[crac] RFR: Reseed NativePRNG on checkpoint restore

Anton Kozlov akozlov at openjdk.java.net
Fri Dec 24 12:59:47 UTC 2021


On Thu, 23 Dec 2021 11:30:13 GMT, Alexey Bakhtin <abakhtin at openjdk.org> wrote:

> NativePRNG should be re-seeded during checkpoint/restore because it uses SHA1PRNG secure random for additional seed.

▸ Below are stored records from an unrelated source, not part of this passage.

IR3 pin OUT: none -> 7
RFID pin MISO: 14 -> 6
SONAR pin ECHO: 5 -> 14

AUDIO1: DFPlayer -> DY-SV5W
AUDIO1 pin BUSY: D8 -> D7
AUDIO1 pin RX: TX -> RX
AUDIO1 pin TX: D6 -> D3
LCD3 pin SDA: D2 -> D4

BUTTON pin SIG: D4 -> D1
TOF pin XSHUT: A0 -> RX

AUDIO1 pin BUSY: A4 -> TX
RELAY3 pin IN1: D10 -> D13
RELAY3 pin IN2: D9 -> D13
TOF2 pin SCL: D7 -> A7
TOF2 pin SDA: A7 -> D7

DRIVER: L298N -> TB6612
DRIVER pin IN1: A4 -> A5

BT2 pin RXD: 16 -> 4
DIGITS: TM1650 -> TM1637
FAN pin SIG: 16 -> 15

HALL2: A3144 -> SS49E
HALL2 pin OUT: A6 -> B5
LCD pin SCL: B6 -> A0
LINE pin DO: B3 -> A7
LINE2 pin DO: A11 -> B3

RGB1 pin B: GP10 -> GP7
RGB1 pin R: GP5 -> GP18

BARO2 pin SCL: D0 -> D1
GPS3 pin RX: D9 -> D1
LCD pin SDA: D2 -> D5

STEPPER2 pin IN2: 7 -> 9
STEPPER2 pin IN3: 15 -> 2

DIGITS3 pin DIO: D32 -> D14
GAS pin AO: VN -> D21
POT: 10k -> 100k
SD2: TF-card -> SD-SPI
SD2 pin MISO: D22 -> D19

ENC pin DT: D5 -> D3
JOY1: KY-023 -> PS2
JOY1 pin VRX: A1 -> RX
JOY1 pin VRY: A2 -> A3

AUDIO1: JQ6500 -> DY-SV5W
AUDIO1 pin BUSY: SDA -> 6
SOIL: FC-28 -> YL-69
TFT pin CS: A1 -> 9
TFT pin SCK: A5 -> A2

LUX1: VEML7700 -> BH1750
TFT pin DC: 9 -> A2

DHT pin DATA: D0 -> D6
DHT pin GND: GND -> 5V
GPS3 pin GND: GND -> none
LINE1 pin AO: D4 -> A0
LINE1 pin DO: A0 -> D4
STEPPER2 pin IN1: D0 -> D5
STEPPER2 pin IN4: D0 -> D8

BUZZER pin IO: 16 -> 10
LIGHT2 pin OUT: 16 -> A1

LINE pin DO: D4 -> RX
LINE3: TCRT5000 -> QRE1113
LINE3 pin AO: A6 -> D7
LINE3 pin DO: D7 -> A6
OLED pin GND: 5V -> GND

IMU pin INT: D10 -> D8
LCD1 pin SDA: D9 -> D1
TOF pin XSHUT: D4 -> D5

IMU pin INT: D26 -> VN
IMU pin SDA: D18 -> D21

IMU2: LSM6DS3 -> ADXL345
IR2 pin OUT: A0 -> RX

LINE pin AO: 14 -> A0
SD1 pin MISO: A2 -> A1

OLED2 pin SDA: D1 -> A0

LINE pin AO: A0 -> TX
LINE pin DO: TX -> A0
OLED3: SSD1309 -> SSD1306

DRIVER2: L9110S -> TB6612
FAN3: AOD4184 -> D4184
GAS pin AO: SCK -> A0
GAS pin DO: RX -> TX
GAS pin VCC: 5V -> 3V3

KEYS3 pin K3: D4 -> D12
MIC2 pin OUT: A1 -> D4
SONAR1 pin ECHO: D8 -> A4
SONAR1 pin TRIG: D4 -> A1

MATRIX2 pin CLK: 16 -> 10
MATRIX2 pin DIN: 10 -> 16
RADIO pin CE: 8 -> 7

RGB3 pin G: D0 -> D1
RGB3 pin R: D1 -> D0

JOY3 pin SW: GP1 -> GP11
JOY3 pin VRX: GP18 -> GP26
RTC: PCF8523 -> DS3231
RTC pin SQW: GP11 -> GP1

It is seeded at initialization, so it is not re-seeded automatically during checkpoint/restore
> Also, the internal buffer should be cleared at the checkpoint.

src/java.base/unix/classes/sun/security/provider/NativePRNG.java line 391:

> 389: 
> 390:         // lock for checkpoint/restore
> 391:         private final ReentrantLock crLock = new ReentrantLock();

The comment should specify it protects both mixRandom and the buffer of the truly random values read from OS.

src/java.base/unix/classes/sun/security/provider/NativePRNG.java line 589:

> 587:         @Override
> 588:         public void beforeCheckpoint(Context<? extends Resource> context) throws Exception {
> 589:             crLock.lock();

The new lock is very related to `LOCK_GET_BYTES`, however, this code does not acquire `LOCK_GET_BYTES`. Now all `synchronized (LOCK_GET_BYTES)` blocks are executed under `crLock`. But I would prefer at least `assert crLock.isHeldByCurrentThread()` near those synchronized blocks, or any other way to ensure / document locks relation. Or use the LOCK_GET_BYTES, considering the other problem with premature buffer and mixRandom initialzation.

src/java.base/unix/classes/sun/security/provider/NativePRNG.java line 595:

> 593:             for(int i=0; i<nextBuffer.length; i++) {
> 594:                 nextBuffer[i] = 0;
> 595:             }

I assume this clean-up serves two purposes: 1) to clear the state that was already used to generate other values, so to prevent guessing them; 2) to force next request for random values will force filling of the buffer with real random data and fresh initialization of mixRandom. 

For 2, what if another `beforeCheckpoint` inadvertently calls `NativePRNG.engineNextBytes`? `crLock` (reentrant) will not prevent reading random values from OS and setting an instance for `mixRandom` before the checkpoint, but they will live later forever on restore. So I assume a similar clean-up is required in `afterRestore` (we may happen to store some state for NativePRNG, but this state won't be related to the previous state before the checkpoint and the one created later after restore).